Manage feature gates

What is a feature gate and why do we have it?

Some Google Distributed Cloud (GDC) air-gapped appliance customers must complete an accreditation process to satisfy a set of compliance requirements. These customers might have specific features that must go through accreditation review by a third party before they can be enabled for production workloads.

Certain features might require multiple releases to get finalized and shouldn't be exposed to all customers until stable and ready. However, other customers might want to work with Google to do proof of concept testing with the unreleased feature.

GDC introduces several concepts to hold features before they are ready:

  • Deployment feature level threshold (deployment threshold): defines the minimum level to use for the device. This is set at bootstrap time.

  • FeatureGate resource: defines the top-level configuration tracking the default maturity level per feature. The resource also keeps track of any feature overrides the operator has added.

  • Feature level: tracks what level of maturity to which a given feature is set. A feature is enabled when it's greater than or equal to the deployment threshold.

Possible feature level values in ascending order are: DEV, TEST, PREVIEW, PRODUCTION, and ACCREDITED.

For example, if the deployment threshold is set to PRODUCTION, features set with feature level ACCREDITED or PRODUCTION are enabled. If the deployment threshold is set to ACCREDITED, only features with level ACCREDITED are enabled.

Feature gates or levels are not the same as A/B testing that you might see in consumer products. Feature gates are either on or off for the entire GDC device. Feature gates are designed to be turned on after accreditation review is completed and stay on.

Deployments with accreditation requirements must have their own FeatureGate configuration, which must match what has been accredited for that or previous versions.

Feature level usage

There are three custom resource definitions related to configuring feature gates and levels:

  • Stage: defines the deployment threshold for a cluster. Stores the deployment minimum stage threshold, which is what to compare against feature gates to determine feature enablement.
  • FeatureGate: stores the default stage of each feature and keeps track of any overrides.
  • SubcomponentOverride: used by the feature gate system to override the default stage of a feature to enable it. Appears elsewhere in other contexts.
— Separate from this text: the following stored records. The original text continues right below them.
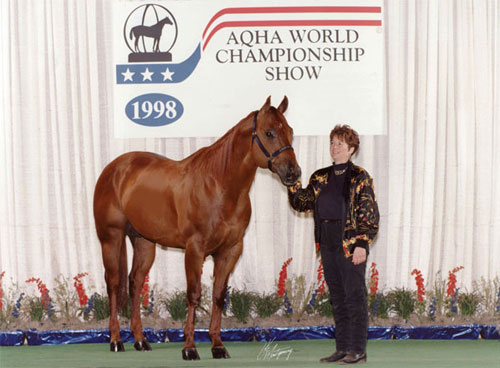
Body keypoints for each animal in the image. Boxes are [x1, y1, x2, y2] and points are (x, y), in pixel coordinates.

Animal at [93, 97, 300, 360]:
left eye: (290, 131)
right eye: (269, 132)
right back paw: (116, 340)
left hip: (144, 241)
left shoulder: (230, 250)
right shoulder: (195, 250)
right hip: (111, 237)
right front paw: (189, 348)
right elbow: (193, 295)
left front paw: (218, 345)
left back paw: (140, 340)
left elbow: (218, 295)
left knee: (135, 282)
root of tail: (114, 169)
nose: (293, 173)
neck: (220, 186)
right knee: (113, 283)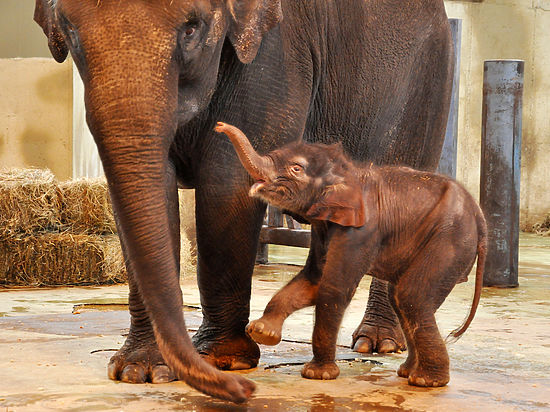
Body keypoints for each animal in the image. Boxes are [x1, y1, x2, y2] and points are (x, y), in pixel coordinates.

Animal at [36, 0, 454, 402]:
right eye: (69, 29)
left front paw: (224, 360)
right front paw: (139, 371)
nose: (243, 391)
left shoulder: (278, 54)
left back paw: (376, 343)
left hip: (427, 77)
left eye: (192, 27)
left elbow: (227, 182)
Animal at [215, 121, 488, 386]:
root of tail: (480, 217)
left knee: (412, 296)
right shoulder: (323, 227)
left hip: (450, 240)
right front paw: (262, 332)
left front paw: (318, 375)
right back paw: (407, 372)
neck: (348, 172)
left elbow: (333, 288)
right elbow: (312, 280)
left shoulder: (361, 231)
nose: (219, 126)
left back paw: (426, 381)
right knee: (402, 298)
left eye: (296, 169)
Stage value is the deployment minimum threshold stored in each cluster. This must only be set during bootstrapping and never changed after bootstrap. All features with an equal or greater feature stage value are enabled. To override the default stage of a feature gate, see OOPS-P0072.

Feature gates are similar to an upgrade. No images or versions change, but it is effectively the final step of an upgrade to enable the features that were added in a previous upgrade. This feature enablement might occur weeks or months after the initial upgrade, depending on how long accreditation takes. Continue performing upgrades regularly to pull in fixes and patches while accreditation is ongoing.

When features are overridden, GDC triggers a reconciler to restart all pods that depend on the feature. This must be done during a maintenance window, as some changes might require downtime.

Some features have an accompanying service manual runbook that describes when it must be enabled, and what to look for after the override has been applied. This might be for cases that requires more than a pod restart, or must be performed after other features are enabled.

You can find these feature runbooks in the service manual attached to the relevant operable component.

The list of active feature gates is available in the Features stages documentation.